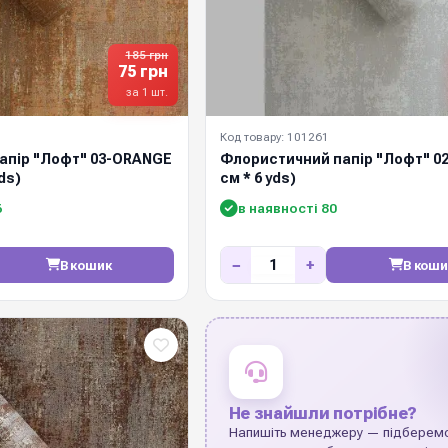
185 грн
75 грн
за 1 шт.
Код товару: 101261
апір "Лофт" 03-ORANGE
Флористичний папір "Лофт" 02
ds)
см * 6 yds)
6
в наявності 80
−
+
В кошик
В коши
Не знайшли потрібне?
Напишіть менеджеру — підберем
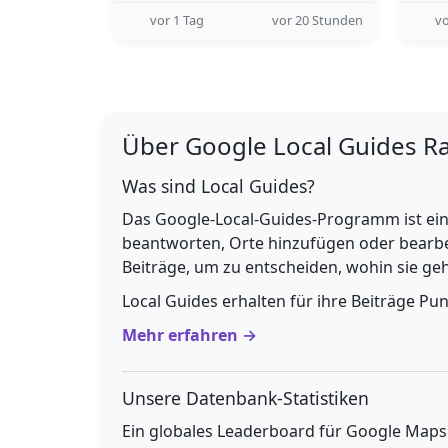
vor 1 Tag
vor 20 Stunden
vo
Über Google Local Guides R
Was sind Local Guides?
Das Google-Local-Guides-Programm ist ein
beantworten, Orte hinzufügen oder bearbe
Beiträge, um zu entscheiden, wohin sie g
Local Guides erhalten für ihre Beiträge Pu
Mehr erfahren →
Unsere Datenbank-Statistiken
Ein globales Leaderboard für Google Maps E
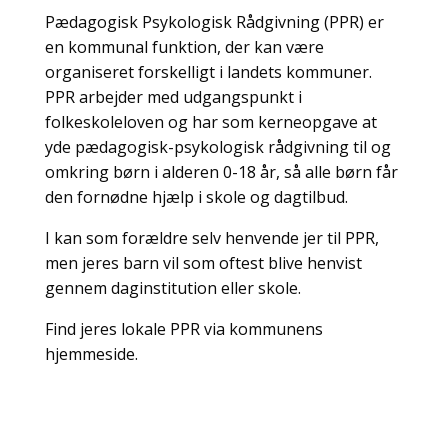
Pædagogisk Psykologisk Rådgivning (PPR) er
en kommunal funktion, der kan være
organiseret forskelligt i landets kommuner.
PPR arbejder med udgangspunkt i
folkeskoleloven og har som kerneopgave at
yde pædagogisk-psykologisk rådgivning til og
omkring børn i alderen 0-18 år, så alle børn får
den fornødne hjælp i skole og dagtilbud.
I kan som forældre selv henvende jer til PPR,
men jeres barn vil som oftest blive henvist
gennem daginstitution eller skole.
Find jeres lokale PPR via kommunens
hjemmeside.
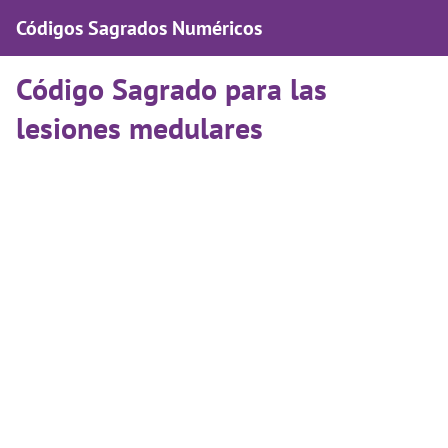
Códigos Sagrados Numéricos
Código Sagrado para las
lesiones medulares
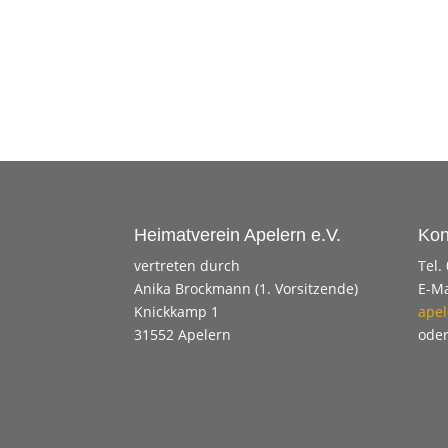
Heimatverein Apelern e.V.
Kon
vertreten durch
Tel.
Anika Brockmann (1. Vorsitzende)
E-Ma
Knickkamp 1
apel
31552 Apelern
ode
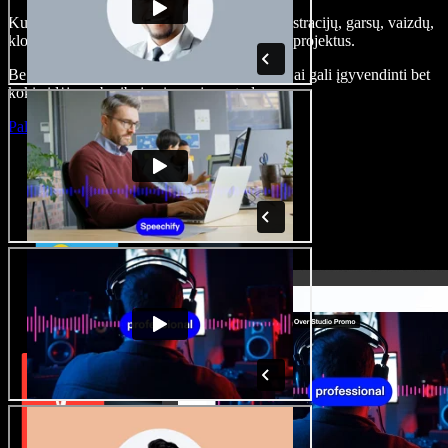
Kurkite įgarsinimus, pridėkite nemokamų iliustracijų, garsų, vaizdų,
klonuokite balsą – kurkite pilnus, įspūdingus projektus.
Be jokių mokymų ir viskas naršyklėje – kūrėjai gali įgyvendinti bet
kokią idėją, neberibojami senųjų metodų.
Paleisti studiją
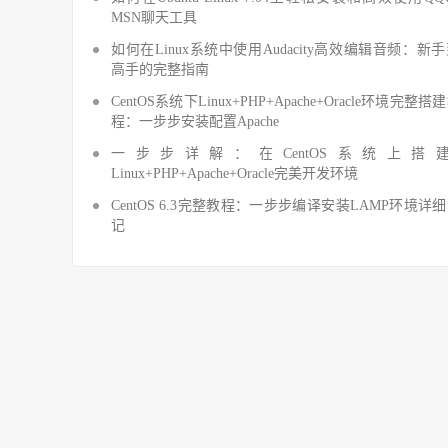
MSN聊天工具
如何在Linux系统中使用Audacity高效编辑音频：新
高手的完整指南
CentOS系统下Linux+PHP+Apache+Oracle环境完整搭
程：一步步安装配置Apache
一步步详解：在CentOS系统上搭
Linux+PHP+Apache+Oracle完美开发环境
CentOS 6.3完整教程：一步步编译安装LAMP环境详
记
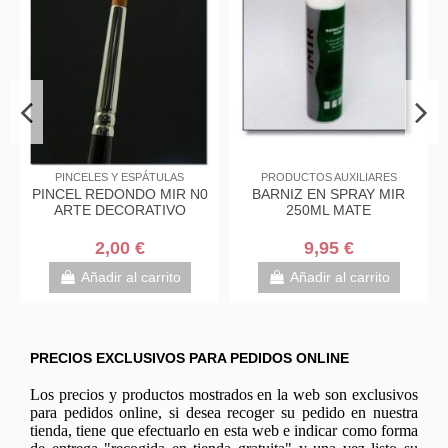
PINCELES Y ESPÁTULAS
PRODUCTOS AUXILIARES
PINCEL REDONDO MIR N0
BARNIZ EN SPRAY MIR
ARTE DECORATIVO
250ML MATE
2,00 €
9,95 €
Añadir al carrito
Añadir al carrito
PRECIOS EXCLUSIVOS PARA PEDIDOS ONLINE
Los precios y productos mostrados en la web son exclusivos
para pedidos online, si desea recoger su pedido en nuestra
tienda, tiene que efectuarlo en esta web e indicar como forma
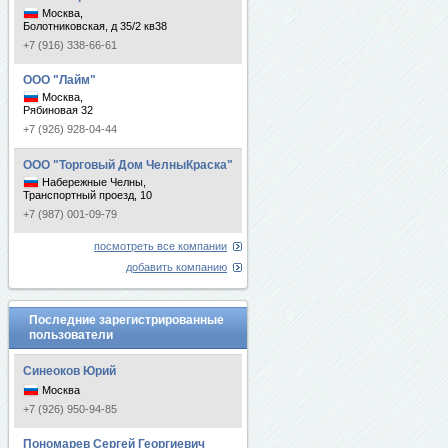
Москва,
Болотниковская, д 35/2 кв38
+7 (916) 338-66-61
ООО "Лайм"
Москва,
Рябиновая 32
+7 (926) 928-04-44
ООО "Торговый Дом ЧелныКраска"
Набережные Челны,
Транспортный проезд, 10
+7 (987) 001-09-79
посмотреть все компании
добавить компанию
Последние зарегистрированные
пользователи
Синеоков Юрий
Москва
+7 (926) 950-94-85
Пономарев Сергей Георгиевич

****************

### AIM OF THE TASK
Note which lines carry the word "Local" in the material, then copy each of them.

### ANSWER TO THIS TASK
Über Google Local Guides R
Was sind Local Guides?
Das Google-Local-Guides-Programm ist ein
Local Guides erhalten für ihre Beiträge Pu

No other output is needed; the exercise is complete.